Torn in Queenstown
(Posted from New Zealand)
Queenstown is like dozens of other youth-tourist-oriented towns sprinkled around the world; Magnets for young travelers looking for adventure and stories to tell. Cutesy pedestrian walkways, 2nd-story pubs full of young guys from all over the world looking for quick hook-ups: Young women letting themselves be objects and pretending they’re in control.
It reminds me of Torremolinos in Spain, Arlie Beach in Australia, the backpacker part of Cuzco in Peru, or Aspen in Colorado (never been there but I saw it in “Dumb & Dumber”). Also like Pucón in Chile, except not many internationals go there.

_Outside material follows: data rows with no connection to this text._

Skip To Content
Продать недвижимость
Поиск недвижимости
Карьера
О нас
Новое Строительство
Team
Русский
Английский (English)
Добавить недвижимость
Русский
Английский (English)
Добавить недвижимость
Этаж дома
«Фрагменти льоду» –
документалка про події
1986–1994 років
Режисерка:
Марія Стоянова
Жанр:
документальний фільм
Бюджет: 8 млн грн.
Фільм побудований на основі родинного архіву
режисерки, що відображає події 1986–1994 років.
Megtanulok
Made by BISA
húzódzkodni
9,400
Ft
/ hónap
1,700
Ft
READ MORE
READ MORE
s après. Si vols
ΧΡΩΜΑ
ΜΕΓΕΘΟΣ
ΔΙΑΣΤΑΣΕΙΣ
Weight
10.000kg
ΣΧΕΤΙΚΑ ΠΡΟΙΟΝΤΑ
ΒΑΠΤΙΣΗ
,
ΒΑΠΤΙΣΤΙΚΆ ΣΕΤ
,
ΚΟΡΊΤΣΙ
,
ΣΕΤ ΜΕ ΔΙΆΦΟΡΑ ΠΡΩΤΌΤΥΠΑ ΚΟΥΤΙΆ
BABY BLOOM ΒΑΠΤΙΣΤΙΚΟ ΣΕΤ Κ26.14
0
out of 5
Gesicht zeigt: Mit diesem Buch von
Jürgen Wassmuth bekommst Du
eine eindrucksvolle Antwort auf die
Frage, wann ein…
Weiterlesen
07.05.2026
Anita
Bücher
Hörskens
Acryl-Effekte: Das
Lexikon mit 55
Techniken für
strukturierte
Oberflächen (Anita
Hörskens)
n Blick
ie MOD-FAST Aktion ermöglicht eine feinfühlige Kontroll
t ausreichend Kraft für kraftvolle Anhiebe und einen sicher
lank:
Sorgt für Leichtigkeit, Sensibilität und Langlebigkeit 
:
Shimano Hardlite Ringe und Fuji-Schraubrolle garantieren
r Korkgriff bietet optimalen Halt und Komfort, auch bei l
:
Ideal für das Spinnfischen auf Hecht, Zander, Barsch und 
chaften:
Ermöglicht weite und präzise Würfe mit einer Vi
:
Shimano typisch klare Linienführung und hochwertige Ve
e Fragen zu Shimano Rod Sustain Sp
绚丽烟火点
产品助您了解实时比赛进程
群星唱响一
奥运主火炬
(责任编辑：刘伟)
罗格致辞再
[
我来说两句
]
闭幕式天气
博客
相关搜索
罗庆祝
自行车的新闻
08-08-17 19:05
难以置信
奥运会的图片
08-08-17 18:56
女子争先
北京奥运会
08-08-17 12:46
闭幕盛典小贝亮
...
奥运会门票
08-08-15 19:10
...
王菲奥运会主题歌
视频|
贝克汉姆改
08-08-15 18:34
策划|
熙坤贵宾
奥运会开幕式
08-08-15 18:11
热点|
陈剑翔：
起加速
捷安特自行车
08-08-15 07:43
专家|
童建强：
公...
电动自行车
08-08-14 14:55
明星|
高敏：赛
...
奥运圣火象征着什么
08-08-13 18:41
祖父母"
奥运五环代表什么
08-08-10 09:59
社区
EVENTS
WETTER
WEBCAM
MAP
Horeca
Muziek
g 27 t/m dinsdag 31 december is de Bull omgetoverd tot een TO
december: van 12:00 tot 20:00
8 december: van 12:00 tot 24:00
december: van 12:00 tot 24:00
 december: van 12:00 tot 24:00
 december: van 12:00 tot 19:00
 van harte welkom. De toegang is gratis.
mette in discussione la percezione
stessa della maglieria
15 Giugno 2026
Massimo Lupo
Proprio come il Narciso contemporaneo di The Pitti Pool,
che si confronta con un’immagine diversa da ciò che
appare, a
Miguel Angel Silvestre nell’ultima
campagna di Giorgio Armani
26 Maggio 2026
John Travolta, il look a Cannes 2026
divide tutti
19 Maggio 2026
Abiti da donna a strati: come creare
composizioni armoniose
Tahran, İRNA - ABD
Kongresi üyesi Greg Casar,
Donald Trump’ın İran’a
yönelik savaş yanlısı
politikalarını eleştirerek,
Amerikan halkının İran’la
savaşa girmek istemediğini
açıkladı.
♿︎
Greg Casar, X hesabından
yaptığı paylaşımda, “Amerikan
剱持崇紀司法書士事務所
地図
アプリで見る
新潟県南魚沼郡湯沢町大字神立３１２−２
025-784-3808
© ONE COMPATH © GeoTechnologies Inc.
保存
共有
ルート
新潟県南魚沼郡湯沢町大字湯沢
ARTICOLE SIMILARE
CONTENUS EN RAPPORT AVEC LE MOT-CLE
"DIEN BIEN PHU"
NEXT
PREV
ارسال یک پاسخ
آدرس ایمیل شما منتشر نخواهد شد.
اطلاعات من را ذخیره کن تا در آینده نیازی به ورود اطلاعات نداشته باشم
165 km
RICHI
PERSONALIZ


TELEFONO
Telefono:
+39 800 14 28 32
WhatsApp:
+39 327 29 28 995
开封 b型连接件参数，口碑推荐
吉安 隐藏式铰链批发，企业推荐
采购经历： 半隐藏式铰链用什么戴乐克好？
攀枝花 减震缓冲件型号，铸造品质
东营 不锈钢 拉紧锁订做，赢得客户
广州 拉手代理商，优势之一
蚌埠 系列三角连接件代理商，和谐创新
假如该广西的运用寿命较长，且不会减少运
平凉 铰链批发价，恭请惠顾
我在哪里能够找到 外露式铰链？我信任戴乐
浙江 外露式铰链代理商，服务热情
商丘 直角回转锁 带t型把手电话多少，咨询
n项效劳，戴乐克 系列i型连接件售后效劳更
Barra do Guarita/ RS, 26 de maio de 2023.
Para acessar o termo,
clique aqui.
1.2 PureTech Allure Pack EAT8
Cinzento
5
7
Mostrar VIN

Queenstown markets itself as, “The Adventure Capital of the World.” Pretty heady stuff for a small alpine city of 18,000 on the South Island of New Zealand. I grew up in a small town in Michigan. I suppose it could have been marketed as “The Capital of Little Towns Near Where I-94 Intersects US 127.” That would have brought in those sophisticated Chicago tourists!
But we didn’t have any slogan. Or tourists. Or stories to tell.
Yvonne and I stick out here like chaperons at a 7th-grade dance. We take the walk around the peninsula while the youth take the jet boat to Shotover River, and bungee jump off bridges, and hang-glide and para-glide, and take the helicopter over the Remarkables (the nearby mountains.) And they mountain bike, and rock climb, and drink all night, and Yvonne and I take another walk and hold hands. And they go white-water-rafting, and river-boarding, and on the gravity sling, and take the gondolas up the mountains, and Yvonne and I sit on our balcony and make another pot of tea.
I wish I could put up a sign, “Want to Talk?” with a couple of chairs on the sidewalk. And Yvonne and I could speak of the Ancient of Days for a few minutes with these sophisticated 7th-graders who are suckers for a slogan and hungry for intimacy but being torn to pieces in their frenzied search. Torn to pieces.